**PROMPT**
Each line containing the word "LIST" must be copied from the material below.

Segment Start: AVAILABLE DATA

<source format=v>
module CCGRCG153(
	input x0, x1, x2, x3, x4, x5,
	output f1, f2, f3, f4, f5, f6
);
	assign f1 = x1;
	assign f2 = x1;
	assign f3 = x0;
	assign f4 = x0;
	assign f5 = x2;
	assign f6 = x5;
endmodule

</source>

Segment End: AVAILABLE DATA
Segment Start: AVAILABLE DATA

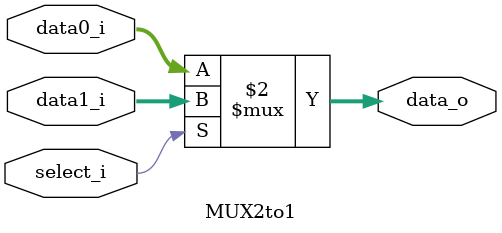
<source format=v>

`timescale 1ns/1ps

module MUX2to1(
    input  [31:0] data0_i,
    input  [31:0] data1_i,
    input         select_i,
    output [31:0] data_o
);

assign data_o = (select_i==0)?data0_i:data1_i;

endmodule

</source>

Segment End: AVAILABLE DATA
Segment Start: AVAILABLE DATA

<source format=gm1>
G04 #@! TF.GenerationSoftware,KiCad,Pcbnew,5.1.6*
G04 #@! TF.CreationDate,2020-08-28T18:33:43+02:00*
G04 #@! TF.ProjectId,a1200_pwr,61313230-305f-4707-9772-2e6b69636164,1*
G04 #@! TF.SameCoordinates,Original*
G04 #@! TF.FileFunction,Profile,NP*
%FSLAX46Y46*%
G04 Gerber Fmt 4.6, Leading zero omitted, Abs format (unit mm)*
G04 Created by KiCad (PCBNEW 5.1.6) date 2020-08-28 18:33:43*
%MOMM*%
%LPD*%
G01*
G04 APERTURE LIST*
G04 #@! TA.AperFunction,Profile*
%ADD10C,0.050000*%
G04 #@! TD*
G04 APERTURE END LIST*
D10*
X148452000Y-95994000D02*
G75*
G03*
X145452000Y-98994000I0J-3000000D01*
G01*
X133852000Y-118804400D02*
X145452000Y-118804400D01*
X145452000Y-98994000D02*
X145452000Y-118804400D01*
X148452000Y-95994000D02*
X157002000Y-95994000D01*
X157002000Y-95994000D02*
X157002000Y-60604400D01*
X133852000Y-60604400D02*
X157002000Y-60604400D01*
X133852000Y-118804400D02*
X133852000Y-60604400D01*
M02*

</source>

Segment End: AVAILABLE DATA

**ANSWER SPACE**
G04 APERTURE LIST*
G04 APERTURE END LIST*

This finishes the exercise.